1. In the Process Tab, click the Create (+) button, and add a new Volume Maths process.
2. Provide a name for the velocity model. An example is Velocity-polynomial.
3. In the Input Volumes section, select the seismic volume for your area. This expedites the definition of X, Y, and Z extents of the output.
4. Input the formula in the Formula field. Mistakes will be highlighted for you to correct.
5. Adjust the Output Extents to have an increment of 100m x 100m x 24ms, which should be adequate sampling for most datasets, whilst providing high performance.
1. Next, open the Volume tab. The volume is defined with the same class as the seismic selected as an input to the formula. Change the Class to Velocity (Interval).
2. Set the min/max values in the Range fields to a sensible range for your project area.
1. QC your volume in a section view. Check the velocity at the top of the section and the base to make sure they are sensible values.

Note: The velocity in this example only uses twt_ms as an input variable and so has a horizontal layered appearance that cuts across structure. To have function that also follows structure, you would need to add one or more horizons into the formula.

1. Finally, set the velocity model in the Configure Time/Depth Conversion window.

Optionally, export velocity volumes to the disk (fixed). Exporting the velocity volume to a disk file will speed up the performance of time depth calculations because the calculation from time to depth is done once during export and then read from disk for future conversion.
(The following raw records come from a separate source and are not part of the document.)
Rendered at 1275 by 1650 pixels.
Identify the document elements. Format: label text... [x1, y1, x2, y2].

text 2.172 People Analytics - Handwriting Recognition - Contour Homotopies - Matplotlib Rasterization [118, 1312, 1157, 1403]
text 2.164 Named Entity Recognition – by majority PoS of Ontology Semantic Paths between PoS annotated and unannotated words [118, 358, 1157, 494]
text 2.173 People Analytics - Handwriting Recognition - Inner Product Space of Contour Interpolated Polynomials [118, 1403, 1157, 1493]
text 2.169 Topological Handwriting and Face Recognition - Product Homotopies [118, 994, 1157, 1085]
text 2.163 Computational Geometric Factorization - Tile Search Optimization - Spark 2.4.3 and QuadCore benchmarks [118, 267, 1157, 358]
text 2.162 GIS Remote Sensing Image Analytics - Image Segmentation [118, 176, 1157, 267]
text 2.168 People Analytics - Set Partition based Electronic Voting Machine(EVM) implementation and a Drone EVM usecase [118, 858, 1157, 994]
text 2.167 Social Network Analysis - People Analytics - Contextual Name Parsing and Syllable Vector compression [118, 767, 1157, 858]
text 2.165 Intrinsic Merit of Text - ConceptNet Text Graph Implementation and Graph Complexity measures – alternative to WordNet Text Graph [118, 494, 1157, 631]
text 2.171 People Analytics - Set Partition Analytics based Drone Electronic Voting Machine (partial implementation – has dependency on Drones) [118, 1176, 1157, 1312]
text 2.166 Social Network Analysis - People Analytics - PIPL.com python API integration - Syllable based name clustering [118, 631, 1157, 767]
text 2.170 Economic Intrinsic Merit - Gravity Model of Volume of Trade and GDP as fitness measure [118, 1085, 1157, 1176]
The system load is transferred from the CPU to the disk & network.

To do this, navigate to the Volume tab, right click on the Velocity volume > Export.

Be sure to select the Add to session when export completes option.

Finally, update the velocity selection to your new disk volume in the  Configure Time/Depth Conversion window.

### Part 2: Time Depth convert sections (on the fly)

1. In the section, view flip the Domain value in the top left corner of the window to TVDSS to see all the section data (seismic, horizons, faults, wells) in TVDSS.

You can also export the seismic traces to disk to speed up the performance of depth displays by reading the depth from the disk instead of calculating it each time. The system load is transferred from the CPU to the disk & network.

To do this, follow the steps below:

1. In the Volume tab, right-click on the seismic volume, and select Export.
2. In the Vertical Extents section, select the Override option, and set the domain to TVDSS (m).
3. Set an appropriate TVDSS range for your project area.
4. Select the Add to session when export completes option.
5. Click OK.

Remember to change the volume selection to the new disk volume in the section view.

## Part 3: Time Depth convert horizons (on the fly)

In the map view, there are two places to perform time depth conversion.

Option 1: The Domain value on the top left controls the time-depth conversion of volumes and slice-based data such as fault intersections. Change the domain to TVDSS to dynamically convert from time to depth.

Option 2: The Horizon display has its own independent time-depth conversion controlled by the horizon property, set the property to TVDSS to dynamically convert the horizon to depth.

You can also export the depth horizon to the disk to speed up the performance of depth displays by reading the depth from the disk instead of calculating it each time. The system load is transferred from the CPU to the disk and network.

There are three methods to do this:

• After displaying the horizon in-depth, right-click the horizon, and select Save horizon as a custom property. Select the custom property for display instead of the dynamically converted version.
• In the Operations tab, use the Horizon Maths operation to calculate the TVDSSS property and output it to a new horizon or property.
• Right-click and export the horizon from the control panel. Select the custom export and choose TVDSS as the Z value. Import the file as a new TVDSS horizon.